There's a domestic violence campaign going on -- called One Billion Rising or some crap. Labour MP Stella Creasy is playing a leading role in it.

As you will have guessed, the focus is ENTIRELY female focused. There are a couple of Twitter pages on it. #OBRUK, started by Creasy and another, #1billionrising.

So I sent in a number of tweets, with links, one of which was to Dr. Murray Straus's work showing that DV is 50% female instigated.

Reaction? You probably once again guessed it. Feminist hypocrisy: sustained attempts to flood the pages with feminist tweets to push mine down to less prominent positions where they won't be seen.

And Creasy later even referred to the facts as "bile"!

Feminists don't care about helping the couples affected. They are only seeking advantage.


Thanks for linking this, Skimmington. I understand that many people can’t see a correlation between power, supremacy, dominance, respect and, conversely, inferiority, weakness, disrespect etc. with that of objectification. But it’s a rather important issue that has underlying social effects with regard to how the sexes see each other. Personally, I think men have been far more extensively objectified than women, both now and in the past, it’s just that it’s not been recognised as much due to toleration factors i.e. men appear to tolerate the aspect of male objectification far more than women tolerate female objectification.
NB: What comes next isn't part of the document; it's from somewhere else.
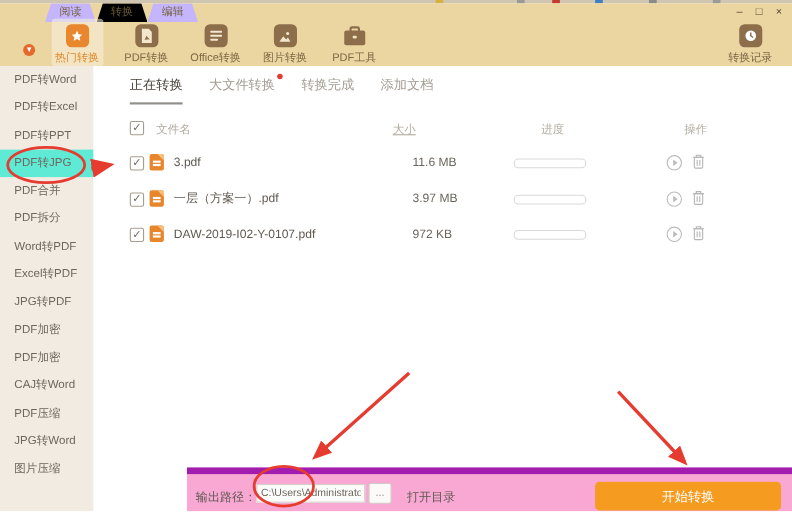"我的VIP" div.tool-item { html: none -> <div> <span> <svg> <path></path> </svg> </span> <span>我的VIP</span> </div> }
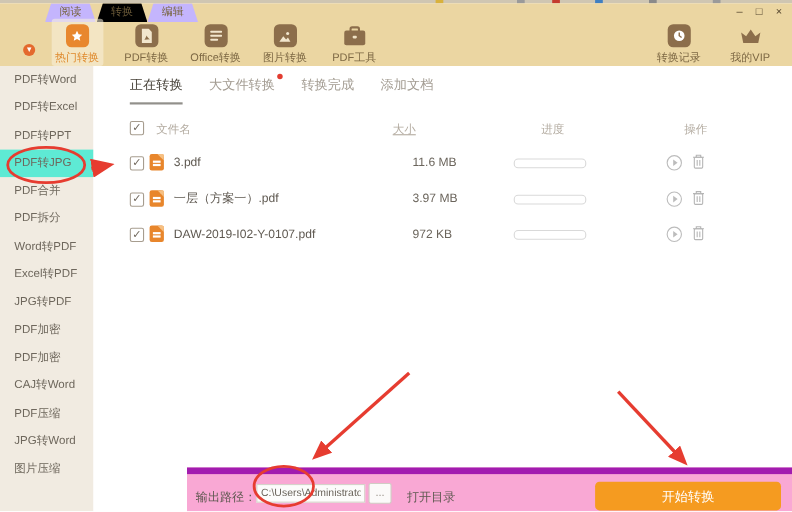"PDF转Excel" div.side-item { order: before "PDF转PPT" -> after "PDF转PPT" }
I think it comes down to emotion in the end. Pornography is a classic example of how men all nod in agreement when the media spouts about how degrading it is to girls and women. Yes, it is degrading, but what about the boys? Why are we all so indoctrinated to think that only the females get mentally damaged, or that only the males get pleasure? It seems odd to me because there is always a counter argument, but for some reason it never gets discussed in the media. I hear people talking about how one woman cavorting on the stage of the x factor is soooo bad while a dozen near-naked men cavorting nearby goes totally ignored. In millions of homes there must be thousands of females becoming conscious of their bodies. And in millions of homes there must be thousands of males becoming conscious of their bodies. Yet who gets all the sympathy and privileged protection tactics?
Women are much cleverer these days, too, at deflecting the issue by using smart, shaming tactics which appears to fuel the barrage of male objectification that pervades our society today. Mark Lawson’s cinema analogy extends far beyond the cinema to TV soaps, dramas, films, documentaries etc. and also into real life.
I’m really not surprised that as the objectification of women over the last few decades has decreased, the relative level of perceived supremacy and power has increased. Whereas the objectification of men has increased whilst society’s perception with regard to their respect and dominance has severely weakened. Can nobody else see this trend?
It’s pretty obvious to me that women are using objectification as a tool to undermine boys and men in a very covert style which most men are allowing to happen right under their very noses. I can hardly bring myself to watch TV anymore. The way men are portrayed as outright idiots in commercials one minute, then stripped to the waste the next, sometimes as fat, bumbling morons, other times as beefed up meat for the titillation of the female viewer actually makes me sick.
Just like Mark says, there is an obvious double-standard going on here and I struggle to see why men are allowing this to occur when the damage it’s doing is nothing short of severe. I’m really happy that Mark has put his neck on the line to speak out about such things. He’s 10 years ahead of his time in my opinion and the quicker men start to speak out about such basic matters as objectification, the quicker they’ll regain some respect from society.
I hope you all remember my comments when in about 10 years time (sooner I hope!), Ofcom will be forced to rewrite their ridiculously biased policies to protect the male sex against the current wave of male sexualised (but frustratingly ignored) exploitation.